_Work to complete_
Omit the pictures, then reproduce every remaining record exactly.

_Data for analysis_
■ ■ ■
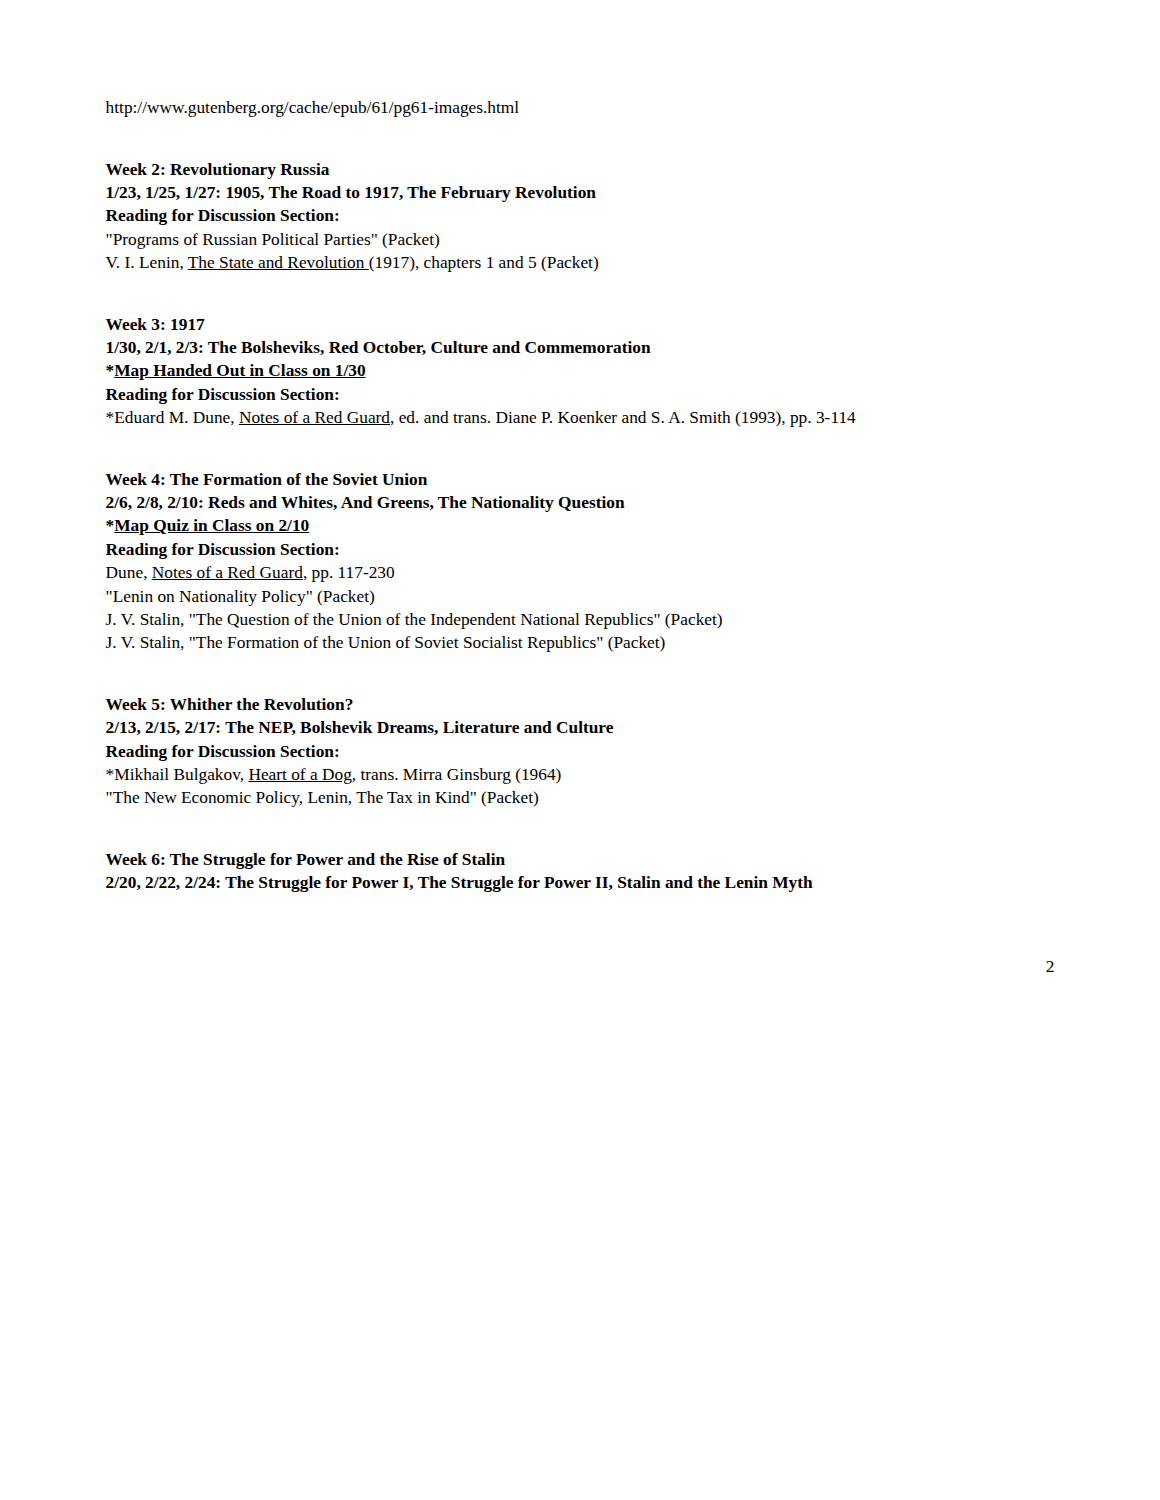http://www.gutenberg.org/cache/epub/61/pg61-images.html
Week 2: Revolutionary Russia
1/23, 1/25, 1/27: 1905, The Road to 1917, The February Revolution
Reading for Discussion Section:
"Programs of Russian Political Parties" (Packet)
V. I. Lenin, The State and Revolution (1917), chapters 1 and 5 (Packet)
Week 3: 1917
1/30, 2/1, 2/3: The Bolsheviks, Red October, Culture and Commemoration
*Map Handed Out in Class on 1/30
Reading for Discussion Section:
*Eduard M. Dune, Notes of a Red Guard, ed. and trans. Diane P. Koenker and S. A. Smith (1993), pp. 3-114
Week 4: The Formation of the Soviet Union
2/6, 2/8, 2/10: Reds and Whites, And Greens, The Nationality Question
*Map Quiz in Class on 2/10
Reading for Discussion Section:
Dune, Notes of a Red Guard, pp. 117-230
"Lenin on Nationality Policy" (Packet)
J. V. Stalin, "The Question of the Union of the Independent National Republics" (Packet)
J. V. Stalin, "The Formation of the Union of Soviet Socialist Republics" (Packet)
Week 5: Whither the Revolution?
2/13, 2/15, 2/17: The NEP, Bolshevik Dreams, Literature and Culture
Reading for Discussion Section:
*Mikhail Bulgakov, Heart of a Dog, trans. Mirra Ginsburg (1964)
"The New Economic Policy, Lenin, The Tax in Kind" (Packet)
Week 6: The Struggle for Power and the Rise of Stalin
2/20, 2/22, 2/24: The Struggle for Power I, The Struggle for Power II, Stalin and the Lenin Myth
2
■ ■ ■
_Solution_
http://www.gutenberg.org/cache/epub/61/pg61-images.html
Week 2: Revolutionary Russia
1/23, 1/25, 1/27: 1905, The Road to 1917, The February Revolution
Reading for Discussion Section:
"Programs of Russian Political Parties" (Packet)
V. I. Lenin, The State and Revolution (1917), chapters 1 and 5 (Packet)
Week 3: 1917
1/30, 2/1, 2/3: The Bolsheviks, Red October, Culture and Commemoration
*Map Handed Out in Class on 1/30
Reading for Discussion Section:
*Eduard M. Dune, Notes of a Red Guard, ed. and trans. Diane P. Koenker and S. A. Smith (1993), pp. 3-114
Week 4: The Formation of the Soviet Union
2/6, 2/8, 2/10: Reds and Whites, And Greens, The Nationality Question
*Map Quiz in Class on 2/10
Reading for Discussion Section:
Dune, Notes of a Red Guard, pp. 117-230
"Lenin on Nationality Policy" (Packet)
J. V. Stalin, "The Question of the Union of the Independent National Republics" (Packet)
J. V. Stalin, "The Formation of the Union of Soviet Socialist Republics" (Packet)
Week 5: Whither the Revolution?
2/13, 2/15, 2/17: The NEP, Bolshevik Dreams, Literature and Culture
Reading for Discussion Section:
*Mikhail Bulgakov, Heart of a Dog, trans. Mirra Ginsburg (1964)
"The New Economic Policy, Lenin, The Tax in Kind" (Packet)
Week 6: The Struggle for Power and the Rise of Stalin
2/20, 2/22, 2/24: The Struggle for Power I, The Struggle for Power II, Stalin and the Lenin Myth
2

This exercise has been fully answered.